TASK PROMPT → From the passage on the tracer-gas probe, quote the portion that begins at the words "[0020] FIGS. 2a, 2b" and stops after "the leak 3a.".


[0019] In FIG. 1, 1 generally denotes a probe, the front part of which constitutes the orifice 1a of the probe. The probe 1 is connected to a measuring instrument 2 having one or more different indicators 2a, which give a digital, electrical, acoustic or optical signal corresponding to the concentration of tracer gas in the orifice 1a. 3 denotes an object, in the wall of which there is a leak 3a. The object is pressurised by a tracer gas 4, a proportion 4a of which has passed through the leak 3a and is therefore situated outside the object 3.

[0020] FIGS. 2a, 2b and 3a, 3b again show the probe 1 with its orifice 1a and the object 3, which is pressurised by tracer gas 4 and has a leak 3a, through which tracer gas 4a is leaking out and mixing with the atmosphere closest to the leak 3a.

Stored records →
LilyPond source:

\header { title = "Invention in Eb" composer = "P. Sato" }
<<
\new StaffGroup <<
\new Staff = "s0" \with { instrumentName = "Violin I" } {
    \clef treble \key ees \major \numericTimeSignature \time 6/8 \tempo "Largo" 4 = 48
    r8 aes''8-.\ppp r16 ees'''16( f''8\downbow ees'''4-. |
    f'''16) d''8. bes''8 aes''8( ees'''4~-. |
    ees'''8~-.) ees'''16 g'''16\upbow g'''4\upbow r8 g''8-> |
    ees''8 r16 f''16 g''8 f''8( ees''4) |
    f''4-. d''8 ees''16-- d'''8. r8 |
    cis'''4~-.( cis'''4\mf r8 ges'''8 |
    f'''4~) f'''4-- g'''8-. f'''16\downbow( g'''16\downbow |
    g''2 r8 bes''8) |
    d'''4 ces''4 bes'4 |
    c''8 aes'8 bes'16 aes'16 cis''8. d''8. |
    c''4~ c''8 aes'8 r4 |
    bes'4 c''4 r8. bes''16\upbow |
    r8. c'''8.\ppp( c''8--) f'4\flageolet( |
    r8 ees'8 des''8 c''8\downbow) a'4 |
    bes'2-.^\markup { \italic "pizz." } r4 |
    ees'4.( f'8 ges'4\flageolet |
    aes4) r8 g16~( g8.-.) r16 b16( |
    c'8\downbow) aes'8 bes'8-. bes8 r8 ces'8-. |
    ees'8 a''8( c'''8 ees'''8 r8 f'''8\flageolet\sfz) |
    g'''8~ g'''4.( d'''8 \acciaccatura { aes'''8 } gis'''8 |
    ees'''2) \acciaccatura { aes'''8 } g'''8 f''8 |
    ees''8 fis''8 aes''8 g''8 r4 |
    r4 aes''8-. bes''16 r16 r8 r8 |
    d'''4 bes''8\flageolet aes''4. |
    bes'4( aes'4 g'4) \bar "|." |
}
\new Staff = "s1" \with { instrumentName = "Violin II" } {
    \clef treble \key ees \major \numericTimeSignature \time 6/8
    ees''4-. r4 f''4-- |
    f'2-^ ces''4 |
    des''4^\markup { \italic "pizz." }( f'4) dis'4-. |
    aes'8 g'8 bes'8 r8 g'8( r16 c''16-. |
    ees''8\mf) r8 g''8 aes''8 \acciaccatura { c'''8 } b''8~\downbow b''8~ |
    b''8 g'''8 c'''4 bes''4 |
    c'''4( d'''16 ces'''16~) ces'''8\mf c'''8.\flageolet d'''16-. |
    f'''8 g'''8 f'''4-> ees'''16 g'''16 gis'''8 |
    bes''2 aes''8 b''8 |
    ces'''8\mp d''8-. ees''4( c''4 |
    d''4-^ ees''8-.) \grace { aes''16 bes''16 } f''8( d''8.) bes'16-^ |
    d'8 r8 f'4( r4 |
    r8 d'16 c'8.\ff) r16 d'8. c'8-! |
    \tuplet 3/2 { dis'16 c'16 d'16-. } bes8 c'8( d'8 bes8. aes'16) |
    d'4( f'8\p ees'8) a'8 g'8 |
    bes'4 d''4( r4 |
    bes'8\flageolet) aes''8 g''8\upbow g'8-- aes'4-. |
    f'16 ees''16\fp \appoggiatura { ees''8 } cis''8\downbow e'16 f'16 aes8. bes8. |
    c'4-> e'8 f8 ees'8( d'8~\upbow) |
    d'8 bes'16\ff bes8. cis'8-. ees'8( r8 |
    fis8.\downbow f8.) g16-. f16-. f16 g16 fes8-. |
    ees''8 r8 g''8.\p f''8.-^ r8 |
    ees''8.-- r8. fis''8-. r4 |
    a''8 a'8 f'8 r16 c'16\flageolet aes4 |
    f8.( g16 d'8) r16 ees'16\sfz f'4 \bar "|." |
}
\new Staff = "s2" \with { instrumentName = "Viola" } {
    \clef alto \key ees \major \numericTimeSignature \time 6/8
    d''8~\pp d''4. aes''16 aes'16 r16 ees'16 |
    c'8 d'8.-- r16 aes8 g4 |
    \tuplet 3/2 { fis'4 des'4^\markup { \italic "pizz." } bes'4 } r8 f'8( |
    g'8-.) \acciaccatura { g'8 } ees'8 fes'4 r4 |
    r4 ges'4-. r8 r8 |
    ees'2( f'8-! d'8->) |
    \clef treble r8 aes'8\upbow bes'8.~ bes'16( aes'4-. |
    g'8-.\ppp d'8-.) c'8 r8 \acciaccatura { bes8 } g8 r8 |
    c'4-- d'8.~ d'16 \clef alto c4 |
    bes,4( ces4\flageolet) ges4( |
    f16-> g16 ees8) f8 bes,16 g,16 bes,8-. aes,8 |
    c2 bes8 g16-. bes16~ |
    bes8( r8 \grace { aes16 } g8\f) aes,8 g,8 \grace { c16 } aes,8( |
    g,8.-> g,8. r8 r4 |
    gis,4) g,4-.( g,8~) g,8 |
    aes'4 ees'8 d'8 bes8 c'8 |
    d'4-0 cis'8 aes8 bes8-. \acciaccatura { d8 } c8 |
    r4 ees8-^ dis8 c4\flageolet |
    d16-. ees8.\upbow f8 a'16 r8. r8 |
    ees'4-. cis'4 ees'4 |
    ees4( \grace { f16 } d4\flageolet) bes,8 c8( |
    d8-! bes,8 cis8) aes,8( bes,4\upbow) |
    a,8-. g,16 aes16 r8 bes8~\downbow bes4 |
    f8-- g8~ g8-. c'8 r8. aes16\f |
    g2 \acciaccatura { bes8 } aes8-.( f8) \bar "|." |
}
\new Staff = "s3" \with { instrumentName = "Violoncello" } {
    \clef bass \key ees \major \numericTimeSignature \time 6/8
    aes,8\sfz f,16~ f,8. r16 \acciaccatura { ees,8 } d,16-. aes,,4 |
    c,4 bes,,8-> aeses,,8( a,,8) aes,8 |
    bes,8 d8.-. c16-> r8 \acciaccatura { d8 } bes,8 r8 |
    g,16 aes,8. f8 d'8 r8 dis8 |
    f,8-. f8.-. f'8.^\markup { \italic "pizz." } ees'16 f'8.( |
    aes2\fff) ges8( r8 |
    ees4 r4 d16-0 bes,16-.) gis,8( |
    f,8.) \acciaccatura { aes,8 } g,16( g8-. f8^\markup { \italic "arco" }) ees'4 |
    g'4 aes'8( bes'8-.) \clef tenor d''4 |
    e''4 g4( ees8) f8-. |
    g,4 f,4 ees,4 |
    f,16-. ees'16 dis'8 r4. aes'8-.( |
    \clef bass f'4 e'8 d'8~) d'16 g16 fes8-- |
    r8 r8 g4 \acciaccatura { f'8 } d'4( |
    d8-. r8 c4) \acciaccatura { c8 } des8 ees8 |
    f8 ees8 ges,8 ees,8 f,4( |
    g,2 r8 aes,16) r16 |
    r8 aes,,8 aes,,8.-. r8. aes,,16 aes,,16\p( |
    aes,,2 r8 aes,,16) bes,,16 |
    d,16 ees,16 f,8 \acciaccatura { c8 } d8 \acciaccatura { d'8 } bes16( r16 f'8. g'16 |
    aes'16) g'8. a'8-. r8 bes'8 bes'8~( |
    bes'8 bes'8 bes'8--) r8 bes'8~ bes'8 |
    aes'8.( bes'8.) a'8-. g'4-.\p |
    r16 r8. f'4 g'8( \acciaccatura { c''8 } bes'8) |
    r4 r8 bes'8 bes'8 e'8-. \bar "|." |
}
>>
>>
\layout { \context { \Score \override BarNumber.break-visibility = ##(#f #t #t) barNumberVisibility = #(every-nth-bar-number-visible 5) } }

EXERCISE SOLUTION →
[0020] FIGS. 2a, 2b and 3a, 3b again show the probe 1 with its orifice 1a and the object 3, which is pressurised by tracer gas 4 and has a leak 3a, through which tracer gas 4a is leaking out and mixing with the atmosphere closest to the leak 3a.